WP4 links lawful sensory consequences of visual actions to causality and agency. Initial results show that visual signals alone can cause temporal recalibration of the association between saccadic eye movements and their visual consequences. Moreover, we have used high-speed displays to render visual information visible during microsaccades or catch-up saccades during smooth pursuit eye movements and discovered that human observers have little-to-none awareness of their own oculomotor behavior both in the presence and absence of saccade-contingent retinal stimulation.

In WP5, we integrate the empirical knowledge gained to synthesize a new theory of active vision.
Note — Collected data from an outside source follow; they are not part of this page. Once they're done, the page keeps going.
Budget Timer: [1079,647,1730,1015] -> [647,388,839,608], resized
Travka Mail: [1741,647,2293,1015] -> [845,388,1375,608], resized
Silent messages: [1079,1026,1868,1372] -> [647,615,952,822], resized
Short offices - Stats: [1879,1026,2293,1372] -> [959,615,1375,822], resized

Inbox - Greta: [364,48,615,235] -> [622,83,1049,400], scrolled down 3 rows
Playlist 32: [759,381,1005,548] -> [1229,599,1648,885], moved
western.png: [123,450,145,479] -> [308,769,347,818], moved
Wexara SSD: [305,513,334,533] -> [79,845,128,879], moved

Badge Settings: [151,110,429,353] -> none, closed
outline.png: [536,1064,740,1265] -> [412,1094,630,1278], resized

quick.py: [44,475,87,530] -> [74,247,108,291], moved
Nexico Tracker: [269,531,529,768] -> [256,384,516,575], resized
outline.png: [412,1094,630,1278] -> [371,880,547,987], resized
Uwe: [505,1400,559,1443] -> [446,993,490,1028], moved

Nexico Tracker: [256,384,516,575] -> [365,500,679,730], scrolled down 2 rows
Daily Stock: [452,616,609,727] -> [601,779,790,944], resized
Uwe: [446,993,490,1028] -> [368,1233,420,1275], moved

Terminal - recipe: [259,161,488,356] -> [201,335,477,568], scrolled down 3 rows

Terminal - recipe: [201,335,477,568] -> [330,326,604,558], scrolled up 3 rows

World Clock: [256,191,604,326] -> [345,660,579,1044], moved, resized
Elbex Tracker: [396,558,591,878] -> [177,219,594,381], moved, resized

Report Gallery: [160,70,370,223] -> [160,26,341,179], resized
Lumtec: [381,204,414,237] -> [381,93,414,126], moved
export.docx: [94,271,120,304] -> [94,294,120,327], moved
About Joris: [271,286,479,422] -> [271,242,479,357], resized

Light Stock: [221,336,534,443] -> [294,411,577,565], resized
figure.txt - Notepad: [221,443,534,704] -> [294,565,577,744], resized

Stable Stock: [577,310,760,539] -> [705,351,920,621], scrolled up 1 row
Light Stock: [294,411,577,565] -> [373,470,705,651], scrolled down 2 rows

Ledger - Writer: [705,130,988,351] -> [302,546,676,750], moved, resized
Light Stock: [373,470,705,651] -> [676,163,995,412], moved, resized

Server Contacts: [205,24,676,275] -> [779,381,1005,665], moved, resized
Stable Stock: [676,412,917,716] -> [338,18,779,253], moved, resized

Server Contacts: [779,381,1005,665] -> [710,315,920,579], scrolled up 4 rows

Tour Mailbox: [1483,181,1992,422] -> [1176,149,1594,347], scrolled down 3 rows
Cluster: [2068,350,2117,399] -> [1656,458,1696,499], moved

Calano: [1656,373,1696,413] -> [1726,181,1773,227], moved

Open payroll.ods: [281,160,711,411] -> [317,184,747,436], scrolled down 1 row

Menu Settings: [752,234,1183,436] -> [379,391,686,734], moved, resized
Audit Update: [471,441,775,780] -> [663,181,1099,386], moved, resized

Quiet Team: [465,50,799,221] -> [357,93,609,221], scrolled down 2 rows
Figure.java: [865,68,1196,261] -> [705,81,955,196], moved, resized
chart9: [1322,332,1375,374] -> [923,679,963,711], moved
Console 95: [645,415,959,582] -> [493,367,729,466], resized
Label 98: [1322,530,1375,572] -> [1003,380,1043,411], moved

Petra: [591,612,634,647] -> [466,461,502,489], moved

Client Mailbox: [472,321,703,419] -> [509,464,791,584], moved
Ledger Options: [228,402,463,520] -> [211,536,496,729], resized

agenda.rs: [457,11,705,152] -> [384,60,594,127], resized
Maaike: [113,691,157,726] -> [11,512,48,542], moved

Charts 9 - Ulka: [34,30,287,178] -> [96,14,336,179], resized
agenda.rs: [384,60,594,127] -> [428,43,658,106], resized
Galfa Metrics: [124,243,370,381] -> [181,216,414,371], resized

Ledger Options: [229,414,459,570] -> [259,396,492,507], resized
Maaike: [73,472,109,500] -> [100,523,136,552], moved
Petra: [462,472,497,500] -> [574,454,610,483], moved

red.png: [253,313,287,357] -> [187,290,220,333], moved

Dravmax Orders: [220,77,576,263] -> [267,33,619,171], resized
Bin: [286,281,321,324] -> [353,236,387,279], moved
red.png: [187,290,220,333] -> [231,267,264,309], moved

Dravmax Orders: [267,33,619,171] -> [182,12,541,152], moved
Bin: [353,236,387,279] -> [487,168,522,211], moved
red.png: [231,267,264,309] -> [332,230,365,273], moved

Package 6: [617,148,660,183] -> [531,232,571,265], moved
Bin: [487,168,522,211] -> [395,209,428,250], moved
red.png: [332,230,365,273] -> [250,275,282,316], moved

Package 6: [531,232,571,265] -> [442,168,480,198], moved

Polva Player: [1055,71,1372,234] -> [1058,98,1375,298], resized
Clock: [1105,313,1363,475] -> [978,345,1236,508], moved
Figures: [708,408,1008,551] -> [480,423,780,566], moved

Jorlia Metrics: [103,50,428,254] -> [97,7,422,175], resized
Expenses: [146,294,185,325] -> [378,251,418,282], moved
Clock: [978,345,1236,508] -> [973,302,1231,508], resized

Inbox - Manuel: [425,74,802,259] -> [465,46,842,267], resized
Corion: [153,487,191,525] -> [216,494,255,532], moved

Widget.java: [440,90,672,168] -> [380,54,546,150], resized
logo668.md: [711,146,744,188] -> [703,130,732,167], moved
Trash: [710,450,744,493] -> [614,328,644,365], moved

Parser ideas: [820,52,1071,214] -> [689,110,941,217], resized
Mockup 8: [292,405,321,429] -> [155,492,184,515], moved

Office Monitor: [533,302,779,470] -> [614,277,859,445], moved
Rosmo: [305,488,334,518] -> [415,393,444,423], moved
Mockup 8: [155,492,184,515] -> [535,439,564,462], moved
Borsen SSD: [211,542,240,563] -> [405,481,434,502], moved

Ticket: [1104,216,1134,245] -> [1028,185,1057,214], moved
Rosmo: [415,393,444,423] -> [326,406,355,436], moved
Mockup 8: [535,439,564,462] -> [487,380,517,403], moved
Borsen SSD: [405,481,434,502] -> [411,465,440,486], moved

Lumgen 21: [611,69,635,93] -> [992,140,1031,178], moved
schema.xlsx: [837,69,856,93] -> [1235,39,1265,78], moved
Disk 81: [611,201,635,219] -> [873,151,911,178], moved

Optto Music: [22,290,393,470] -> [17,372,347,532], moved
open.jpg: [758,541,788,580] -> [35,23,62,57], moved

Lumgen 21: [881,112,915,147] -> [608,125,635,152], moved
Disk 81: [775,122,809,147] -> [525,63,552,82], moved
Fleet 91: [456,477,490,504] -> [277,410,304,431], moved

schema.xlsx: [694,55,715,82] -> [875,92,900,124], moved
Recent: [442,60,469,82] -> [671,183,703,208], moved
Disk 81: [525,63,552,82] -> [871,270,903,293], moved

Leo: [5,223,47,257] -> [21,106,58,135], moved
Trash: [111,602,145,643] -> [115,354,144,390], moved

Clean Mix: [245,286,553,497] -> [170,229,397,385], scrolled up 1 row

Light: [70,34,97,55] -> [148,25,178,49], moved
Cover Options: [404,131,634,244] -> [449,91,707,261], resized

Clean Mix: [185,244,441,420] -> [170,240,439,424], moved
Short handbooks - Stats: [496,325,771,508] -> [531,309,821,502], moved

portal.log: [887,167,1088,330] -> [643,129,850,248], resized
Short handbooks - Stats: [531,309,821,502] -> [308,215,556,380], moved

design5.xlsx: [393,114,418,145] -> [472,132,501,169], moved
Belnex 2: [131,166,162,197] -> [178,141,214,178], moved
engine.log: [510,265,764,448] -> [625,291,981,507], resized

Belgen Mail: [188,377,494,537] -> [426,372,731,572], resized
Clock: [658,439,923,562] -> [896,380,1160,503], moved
We have developed a framework that distinguishes three types of sensory consequences of actions: intended consequences, intrinsic consequences, and incidental consequences, integrated what we currently know about incidental consequences of visual actions (e.g. the massive motion signals introduced saccades or the transients imposed by eye blinks), and developed hallmarks for different degrees of coupling between perception and action.

Finally, in WP6, we are setting up a novel 360-degree screen that will extend the scope of our experimental tools to enable the study of large-scale visual actions (combined eye-head-body movements) rather than just saccadic eye movements.
In VIS-À-VIS's second half, we expect to make further progress in each WP. In WP1, we will leverage our protocols that allow for precise characterization of, and experimental control over, the visuomotor contingencies that shape perceptual phenomenology. In WP2, we aim to obtain empirical evidence for the causal direction of the tight relation between visual actions and perceptual omission. In this domain, we will continue to extend our efforts from saccadic eye movements to other types of eye movements (e.g. pursuit, optokinetic nystagmus, and blinks). WP3 has revealed functional consequences of immediate sensory contingencies of saccades and established that they are sufficient to establish object correspondence. We have little evidence, however, that these sensory consequences by themselves lead to the integration of feature information across successive glances at the same object. In WP4, we have initial evidence that the consequences of visual actions contribute to the temporal calibration between actions and their visual consequences. Further research will elucidate this relation and establish the boundary conditions that allow visual consequences to function as a cue to sensorimotor calibration. WP5 has made progress on a novel account of active vision that embeds our findings in the larger research landscape and will continue to integrate established findings with new results in a common theoretical framework.. WP6 will provide a powerful setup to study the interactions between visual actions and active vision, breaking ground for new research directions.